Further appraisal of the proof relied upon but confirms that conclusion. Manifestly, the fact that Roberts gave up an $80 a week job and took possession of the farm cannot establish, without the aid of the words of promise asserted, that he occupied it as a purchaser rather than as a tenant — particularly since it appeared that Roberts had not been able to make ends meet in the city, detested factory work and preferred life on a farm. Nor does the fact that Fulmer and Roberts arranged that the proceeds from the sale of the milk should be divided on the basis of one-third to the former and two-thirds to the latter establish, without reference to the oral agreement alleged, a contract of sale. Fulmer's receipt of one third of the milk checks may conceivably have been on account of a purchase price, but, on the other hand, it may just as reasonably have constituted compensation to defendants as landlords for the use of their land and their stock — particularly since the entire herd of about twenty cows, which produced the milk, belonged to Fulmer, having been purchased by him and placed upon the farm for plaintiffs' use. Nor does the fact that plaintiffs made repairs and improvements point unerringly and without question to an agreement of sale. An owner or a vendee in possession would, of course, have done what Roberts did, but so would a tenant farmer — particularly when his sustenance and the amount of his earnings depended upon the state and condition of the farm and its buildings. In point of fact, in evaluating the significance of plaintiffs' acts, we cannot dismiss from mind or overlook that Fulmer not only had one of his own employees assist plaintiffs in the work of repair and improvement; not only reimbursed plaintiffs for many of their outlays; not only shared the cost of feed and hay; but also actually paid the taxes on the property as well as the insurance and — in addition to supplying all of the cows — purchased equipment, such as a tractor and a milk cooler, for plaintiffs' exclusive use.

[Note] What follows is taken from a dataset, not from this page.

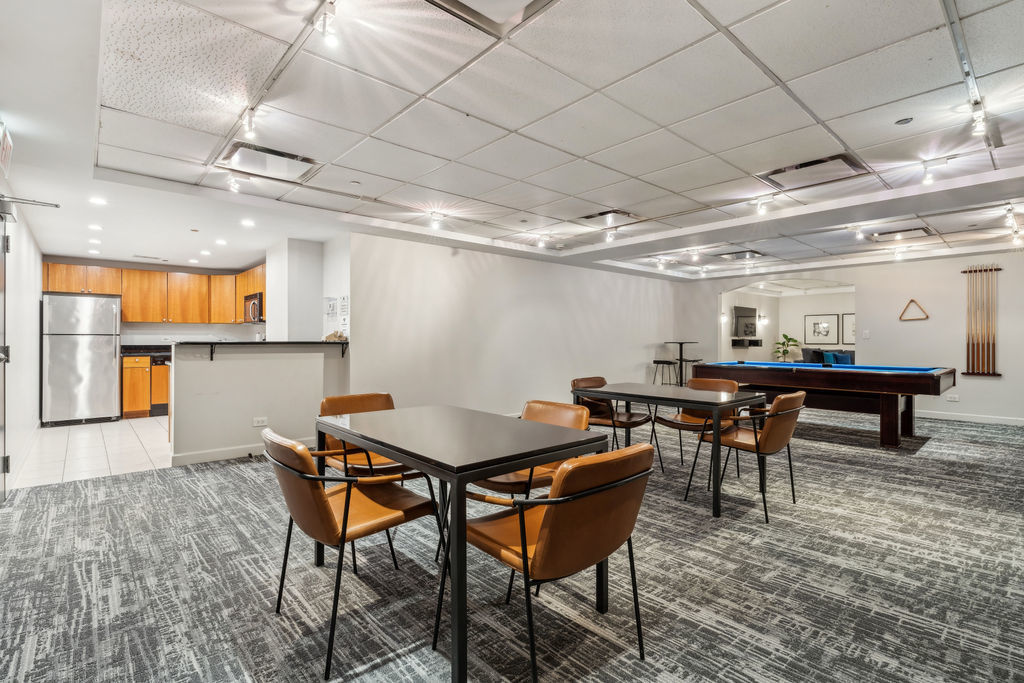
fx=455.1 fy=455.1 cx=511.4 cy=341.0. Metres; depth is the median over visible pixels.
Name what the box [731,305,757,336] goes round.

Whether or not the record convincingly stamps defendants as owners and landlords, whether or not the evidence persuasively marks plaintiffs as tenants, we need not decide. It is sufficient to say that the acts of part performance failed to point "solely and unequivocally" to a contract for the sale of the farm or to a vendor-vendee relationship; they were equally and as reasonably explainable as the acts of a tenant farmer receiving the major share of the milk checks for labors performed and expenses incurred.
I would affirm the judgment of the Appellate Division.
LEWIS, CONWAY and FROESSEL, JJ., concur with DYE, J.; FULD, J., dissents in opinion in which LOUGHRAN, Ch. J., and DESMOND, J., concur.